> Instructions for the task
Repeat, word for word, the section of the passage on hepatic hydatid cysts that opens with the words containing "Hepatic hydatid cyst complicated" and closes with "thoracic cavity (arrows).".
*** Opening of Selected extract ***
CT scan is valuable for detection and assessment of trans-diaphragmatic extension and extension of hepatic hydatid cysts into the thoracic cavity[26,28]. Multi-planar imaging with sagittal and coronal reconstruction is very helpful in depicting trans-diaphragmatic extension[1] and plays a role in accurate pre-surgical planning. There are proposed surgical grading of diaphragmatic or trans-diaphragmatic thoracic involvement in hepatic hydatid disease based on the degree of cyst evolution and involvement[26]. Firm adherence between the diaphragm and the cyst surface without diaphragmatic perforation reflects grade 1. Diaphragmatic perforation with minimal invasion of the thoracic cavity is grade 2 (Figure 4). Grade 3 involves diaphragmatic perforation associated with either cyst growth inside the thoracic cavity or daughter vesicle formation. Involvement of the lung parenchyma either by communication between the cyst and the bronchial tree or compression of the lung parenchyma is considered grade 4[26]. Formation of a broncho-biliary communication and fistula formation reflects grade 5 (Figure 5). Hydatid daughter cysts may be expectorated with sputum. Bile expectoration is a clinical warning sign of broncho-biliary fistula. Preoperative diagnosis of trans-thoracic extension with broncho-biliary fistula will potentially alter the surgical approach as a transthoracic approach is generally preferred in such cases. The surgical approach is complex and may include bronchial fistula ligation, lung segmentectomy or lobectomy, decortication, and diaphragmatic repair, as well as treatment of the underlying hepatic hydatid cysts. Placement of abdominal and thoracic drainage tubes may be necessitated[29,30].

Figure 4.

Figure 4

Hepatic hydatid cyst complicated by trans-diaphragmatic rupture in a 17 year old male patient. A, B: Axial contrast enhanced computed tomography images show a segment 7 cyst with scattered wall calcifications and multiple daughter cysts (dashed arrow). There is cyst perforation through the right hemi-diaphragm with little invasion of the thoracic cavity (arrows).
*** Close of Selected extract ***
*** Opening of Entries provided ***
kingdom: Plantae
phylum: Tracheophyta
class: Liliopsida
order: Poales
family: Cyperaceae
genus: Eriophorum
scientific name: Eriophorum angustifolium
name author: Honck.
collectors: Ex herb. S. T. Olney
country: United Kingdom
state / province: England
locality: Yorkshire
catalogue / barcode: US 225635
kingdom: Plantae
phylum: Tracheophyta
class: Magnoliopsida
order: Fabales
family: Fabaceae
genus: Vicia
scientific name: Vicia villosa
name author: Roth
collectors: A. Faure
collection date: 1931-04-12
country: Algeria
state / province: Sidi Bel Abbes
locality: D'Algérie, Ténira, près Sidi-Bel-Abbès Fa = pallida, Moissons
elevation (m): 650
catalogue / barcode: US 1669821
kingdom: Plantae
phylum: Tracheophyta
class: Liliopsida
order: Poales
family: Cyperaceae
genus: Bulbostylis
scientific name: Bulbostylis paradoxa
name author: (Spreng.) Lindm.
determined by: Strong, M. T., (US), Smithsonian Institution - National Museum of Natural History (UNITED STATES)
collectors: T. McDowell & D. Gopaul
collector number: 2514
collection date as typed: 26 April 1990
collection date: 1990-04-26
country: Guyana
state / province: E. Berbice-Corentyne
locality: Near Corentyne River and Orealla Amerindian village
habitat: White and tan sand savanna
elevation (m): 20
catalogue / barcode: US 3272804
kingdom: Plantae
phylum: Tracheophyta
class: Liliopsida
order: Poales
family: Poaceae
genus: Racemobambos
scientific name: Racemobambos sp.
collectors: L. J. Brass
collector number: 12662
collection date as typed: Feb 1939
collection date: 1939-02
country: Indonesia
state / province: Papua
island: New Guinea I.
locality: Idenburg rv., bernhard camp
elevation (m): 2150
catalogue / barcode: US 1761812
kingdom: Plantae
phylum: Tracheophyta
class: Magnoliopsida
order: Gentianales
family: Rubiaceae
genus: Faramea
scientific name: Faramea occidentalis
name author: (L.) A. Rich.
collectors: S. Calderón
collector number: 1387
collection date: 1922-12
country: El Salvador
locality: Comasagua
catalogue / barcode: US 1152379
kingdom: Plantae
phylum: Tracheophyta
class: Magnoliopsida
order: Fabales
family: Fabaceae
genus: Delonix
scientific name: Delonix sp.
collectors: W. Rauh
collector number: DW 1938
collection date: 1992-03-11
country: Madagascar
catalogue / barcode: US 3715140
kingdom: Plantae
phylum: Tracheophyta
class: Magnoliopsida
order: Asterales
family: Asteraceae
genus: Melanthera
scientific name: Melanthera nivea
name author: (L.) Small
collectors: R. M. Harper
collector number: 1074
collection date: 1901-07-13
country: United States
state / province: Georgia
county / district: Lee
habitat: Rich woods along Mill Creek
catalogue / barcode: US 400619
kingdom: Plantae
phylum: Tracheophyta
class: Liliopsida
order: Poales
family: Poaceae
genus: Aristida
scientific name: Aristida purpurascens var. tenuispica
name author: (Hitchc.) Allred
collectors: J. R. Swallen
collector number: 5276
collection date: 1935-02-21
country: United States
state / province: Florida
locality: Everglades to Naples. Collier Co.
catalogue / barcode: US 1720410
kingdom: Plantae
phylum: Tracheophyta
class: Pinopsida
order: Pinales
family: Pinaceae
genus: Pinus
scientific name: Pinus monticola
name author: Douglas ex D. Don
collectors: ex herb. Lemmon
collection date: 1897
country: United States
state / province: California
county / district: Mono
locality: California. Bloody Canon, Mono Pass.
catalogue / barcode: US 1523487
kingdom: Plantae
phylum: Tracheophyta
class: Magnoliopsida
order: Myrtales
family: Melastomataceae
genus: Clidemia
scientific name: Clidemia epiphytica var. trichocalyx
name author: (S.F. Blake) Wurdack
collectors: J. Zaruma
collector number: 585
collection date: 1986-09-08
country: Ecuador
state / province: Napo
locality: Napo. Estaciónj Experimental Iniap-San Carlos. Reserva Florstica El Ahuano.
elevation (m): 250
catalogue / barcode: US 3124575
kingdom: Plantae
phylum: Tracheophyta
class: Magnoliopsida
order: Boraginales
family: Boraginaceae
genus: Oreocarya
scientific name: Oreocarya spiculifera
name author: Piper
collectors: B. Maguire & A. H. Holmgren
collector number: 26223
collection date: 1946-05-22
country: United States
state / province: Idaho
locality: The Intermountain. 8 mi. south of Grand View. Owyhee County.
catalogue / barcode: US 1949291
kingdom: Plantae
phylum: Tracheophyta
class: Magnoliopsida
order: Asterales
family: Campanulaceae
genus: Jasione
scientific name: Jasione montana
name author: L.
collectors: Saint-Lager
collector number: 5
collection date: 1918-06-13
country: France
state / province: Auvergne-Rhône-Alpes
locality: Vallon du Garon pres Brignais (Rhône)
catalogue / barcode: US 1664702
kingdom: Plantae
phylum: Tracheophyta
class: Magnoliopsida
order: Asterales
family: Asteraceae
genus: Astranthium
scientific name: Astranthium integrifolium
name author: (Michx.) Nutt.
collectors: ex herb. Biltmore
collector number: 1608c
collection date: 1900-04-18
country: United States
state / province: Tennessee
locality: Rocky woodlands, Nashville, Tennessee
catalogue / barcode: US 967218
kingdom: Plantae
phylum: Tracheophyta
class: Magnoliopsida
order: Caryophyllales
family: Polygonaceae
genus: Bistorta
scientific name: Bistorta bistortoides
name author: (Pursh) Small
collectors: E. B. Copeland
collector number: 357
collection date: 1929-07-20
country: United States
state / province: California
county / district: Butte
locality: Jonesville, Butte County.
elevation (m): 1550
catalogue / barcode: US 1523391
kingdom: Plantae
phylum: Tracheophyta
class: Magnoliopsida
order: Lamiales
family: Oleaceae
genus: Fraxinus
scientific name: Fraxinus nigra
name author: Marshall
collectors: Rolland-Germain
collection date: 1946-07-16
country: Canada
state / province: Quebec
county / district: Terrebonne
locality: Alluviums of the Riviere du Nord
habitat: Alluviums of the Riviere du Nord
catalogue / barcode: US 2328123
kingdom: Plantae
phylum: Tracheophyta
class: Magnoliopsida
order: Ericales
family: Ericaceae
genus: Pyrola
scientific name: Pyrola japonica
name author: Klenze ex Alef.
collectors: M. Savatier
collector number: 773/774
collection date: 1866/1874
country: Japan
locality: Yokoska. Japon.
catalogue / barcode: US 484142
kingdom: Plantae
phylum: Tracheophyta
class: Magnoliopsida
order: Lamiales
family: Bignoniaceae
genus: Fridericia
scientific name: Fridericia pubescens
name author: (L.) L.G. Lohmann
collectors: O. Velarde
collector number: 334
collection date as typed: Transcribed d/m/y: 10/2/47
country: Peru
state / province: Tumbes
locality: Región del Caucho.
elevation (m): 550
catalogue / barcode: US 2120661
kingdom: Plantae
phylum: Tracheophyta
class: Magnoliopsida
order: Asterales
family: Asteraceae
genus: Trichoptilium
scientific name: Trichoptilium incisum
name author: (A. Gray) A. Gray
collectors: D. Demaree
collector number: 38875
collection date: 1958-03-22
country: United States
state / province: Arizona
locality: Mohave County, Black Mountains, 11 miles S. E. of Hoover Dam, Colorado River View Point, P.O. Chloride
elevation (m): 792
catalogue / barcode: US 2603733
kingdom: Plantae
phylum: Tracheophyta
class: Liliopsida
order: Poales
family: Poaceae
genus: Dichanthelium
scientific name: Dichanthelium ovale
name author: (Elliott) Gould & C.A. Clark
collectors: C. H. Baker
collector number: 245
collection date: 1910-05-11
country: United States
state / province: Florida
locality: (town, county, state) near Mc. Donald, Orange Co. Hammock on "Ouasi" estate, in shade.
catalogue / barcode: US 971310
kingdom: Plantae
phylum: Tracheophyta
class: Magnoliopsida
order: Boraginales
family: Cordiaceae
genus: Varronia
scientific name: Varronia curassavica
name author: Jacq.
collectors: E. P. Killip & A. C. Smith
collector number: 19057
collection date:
*** Close of Entries provided ***
> Written response
Hepatic hydatid cyst complicated by trans-diaphragmatic rupture in a 17 year old male patient. A, B: Axial contrast enhanced computed tomography images show a segment 7 cyst with scattered wall calcifications and multiple daughter cysts (dashed arrow). There is cyst perforation through the right hemi-diaphragm with little invasion of the thoracic cavity (arrows).